Optimization & Vectorization

Structured Optimization Process

1. Profile: determine hotspots. 2. Analyze hotspots: determine scalability. 3. Apply high-level optimizations to hotspots. 4. Profile again. 5. Parallelize. 6. Use GPGPU. 7. Profile again. 8. Apply low-level optimizations to hotspots. 9. Repeat steps 7 and 8 until we're satisfied.

Tank Game

In the first project, we were tasked with optimizing a simple tank game using only high-level and low-level optimizations (without parallelization or GPGPU optimizations). We implemented a grid as a spacial partitioning structure (high-level optimization), which allowed us to simplify calculations in several aspects of the game. We also implemented a lot of low-level optimizations, such as using efficient operations, normalizing data, managing memory, avoiding conditional branches, reducing cache misses, and more. After implementing all optimizations, we were able to improve the game's performance by a 100 fold. In the images above, each player starts with 1000 tanks; performance went from around 0.6 frames per second to 60 frames per second.
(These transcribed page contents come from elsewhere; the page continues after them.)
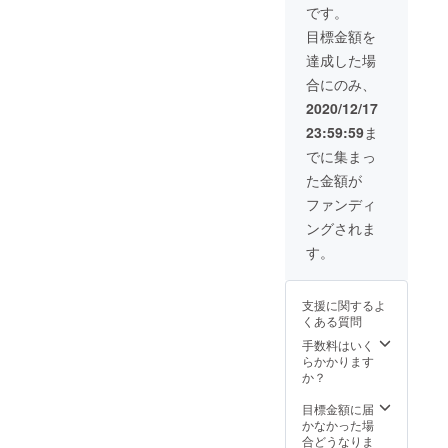
です。
目標金額を
達成した場
合にのみ、
2020/12/17
23:59:59
ま
でに集まっ
た金額が
ファンディ
ングされま
す。
支援に関するよ
くある質問
手数料はいく
らかかります
か？
目標金額に届
かなかった場
合どうなりま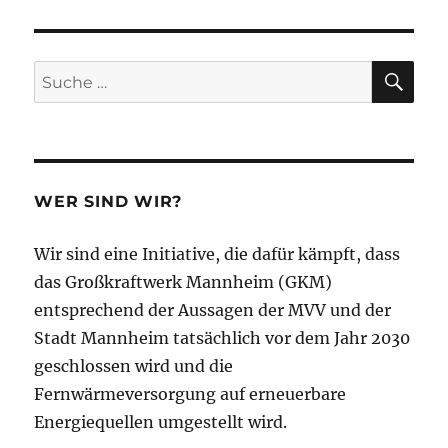
ClimateView
das
Verfehlen
der
SU
Suche
Mannheimer
nach:
Klimaziele
zeigt
WER SIND WIR?
Wir sind eine Initiative, die dafür kämpft, dass
das Großkraftwerk Mannheim (GKM)
entsprechend der Aussagen der MVV und der
Stadt Mannheim tatsächlich vor dem Jahr 2030
geschlossen wird und die
Fernwärmeversorgung auf erneuerbare
Energiequellen umgestellt wird.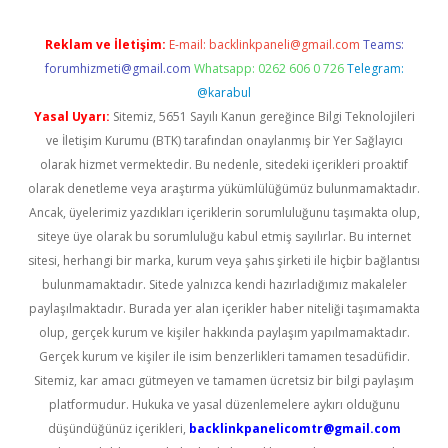
Reklam ve İletişim:
E-mail:
backlinkpaneli@gmail.com
Teams:
forumhizmeti@gmail.com
Whatsapp: 0262 606 0 726
Telegram:
@karabul
Yasal Uyarı:
Sitemiz, 5651 Sayılı Kanun gereğince Bilgi Teknolojileri
ve İletişim Kurumu (BTK) tarafından onaylanmış bir Yer Sağlayıcı
olarak hizmet vermektedir. Bu nedenle, sitedeki içerikleri proaktif
olarak denetleme veya araştırma yükümlülüğümüz bulunmamaktadır.
Ancak, üyelerimiz yazdıkları içeriklerin sorumluluğunu taşımakta olup,
siteye üye olarak bu sorumluluğu kabul etmiş sayılırlar. Bu internet
sitesi, herhangi bir marka, kurum veya şahıs şirketi ile hiçbir bağlantısı
bulunmamaktadır. Sitede yalnızca kendi hazırladığımız makaleler
paylaşılmaktadır. Burada yer alan içerikler haber niteliği taşımamakta
olup, gerçek kurum ve kişiler hakkında paylaşım yapılmamaktadır.
Gerçek kurum ve kişiler ile isim benzerlikleri tamamen tesadüfidir.
Sitemiz, kar amacı gütmeyen ve tamamen ücretsiz bir bilgi paylaşım
platformudur. Hukuka ve yasal düzenlemelere aykırı olduğunu
düşündüğünüz içerikleri,
backlinkpanelicomtr@gmail.com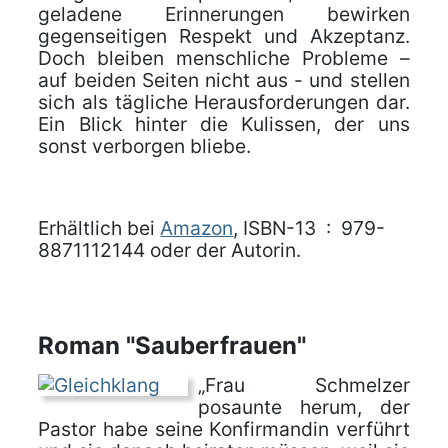
geladene Erinnerungen bewirken
gegenseitigen Respekt und Akzeptanz.
Doch bleiben menschliche Probleme –
auf beiden Seiten nicht aus - und stellen
sich als tägliche Herausforderungen dar.
Ein Blick hinter die Kulissen, der uns
sonst verborgen bliebe.
Erhältlich bei
Amazon
, ISBN-13 ‏ : ‎ 979-
8871112144 oder der Autorin.
Roman "Sauberfrauen"
„Frau Schmelzer
posaunte herum, der
Pastor habe seine Konfirmandin verführt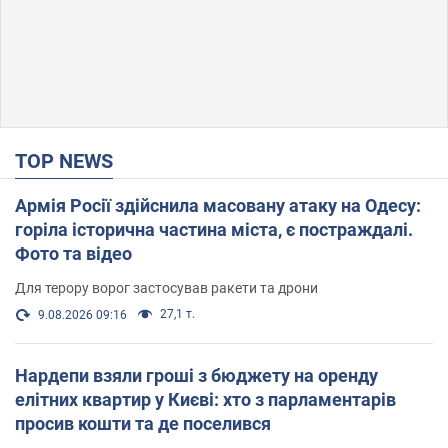
TOP NEWS
Армія Росії здійснила масовану атаку на Одесу:
горіла історична частина міста, є постраждалі.
Фото та відео
Для терору ворог застосував ракети та дрони
27,1 т.
9.08.2026 09:16
Нардепи взяли гроші з бюджету на оренду
елітних квартир у Києві: хто з парламентарів
просив кошти та де поселився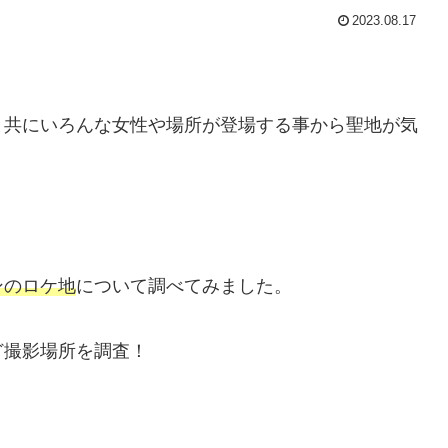
2023.08.17
と共にいろんな女性や場所が登場する事から聖地が気
ンのロケ地
について調べてみました。
ど撮影場所を調査！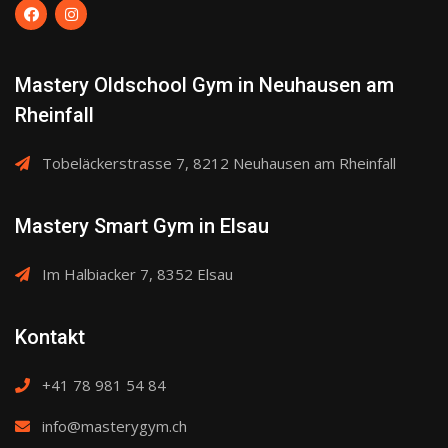
der
Produktseite
gewählt
Mastery Oldschool Gym in Neuhausen am
werden
Rheinfall
Tobeläckerstrasse 7, 8212 Neuhausen am Rheinfall
Mastery Smart Gym in Elsau
Im Halbiacker 7, 8352 Elsau
Kontakt
+41 78 981 54 84
info@masterygym.ch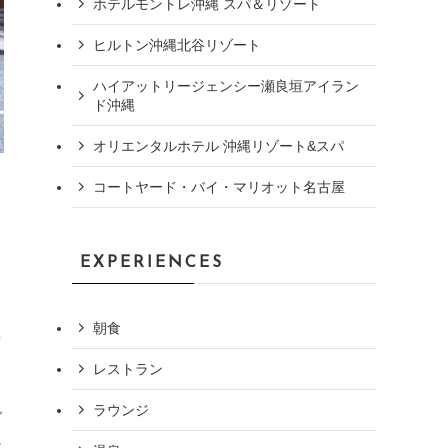
ホテルモントレ沖縄 スパ＆リゾート
ヒルトン沖縄北谷リゾート
ハイアットリージェンシー瀬良垣アイラン
ド沖縄
オリエンタルホテル 沖縄リゾート&スパ
コートヤード・バイ・マリオット名古屋
ス
イ
EXPERIENCES
朝食
ネ
レストラン
ラウンジ
ブ
ホ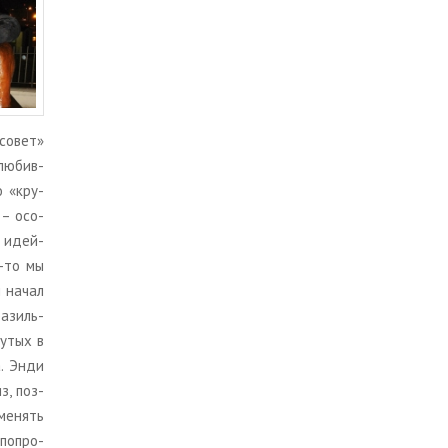
 совет»
лю­бив­
о «кру­
– осо­
я идей­
к-то мы
и начал
а­зиль­
у­тых в
а. Энди
з, поз­
ме­нять
по­про­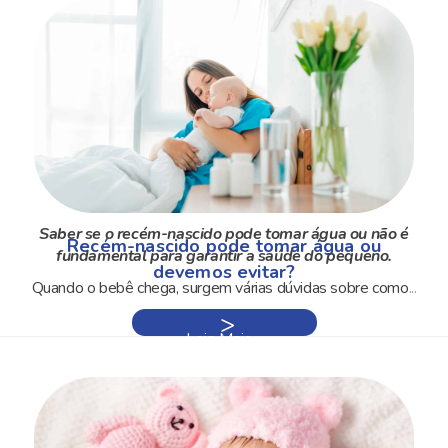
Saber se o recém-nascido pode tomar água ou não é
Recém-nascido pode tomar água ou
fundamental para garantir a saúde do pequeno.
devemos evitar?
Quando o bebê chega, surgem várias dúvidas sobre como
...
Leia Mais »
Image Filtering with Adaptive Manifolds

The second project was a real-time image filtering application based on adaptive manifolds. Our primary focus was GPGPU optimization: we converted most of the code to OpenCL to parallelize the workload, allowing the application to run on both the CPU and GPU simultaneously. In addition to GPU acceleration, we implemented several high-level optimizations, such as applying box filters, along with various low-level improvements. After applying these optimizations, the application achieved a 3.8× performance improvement.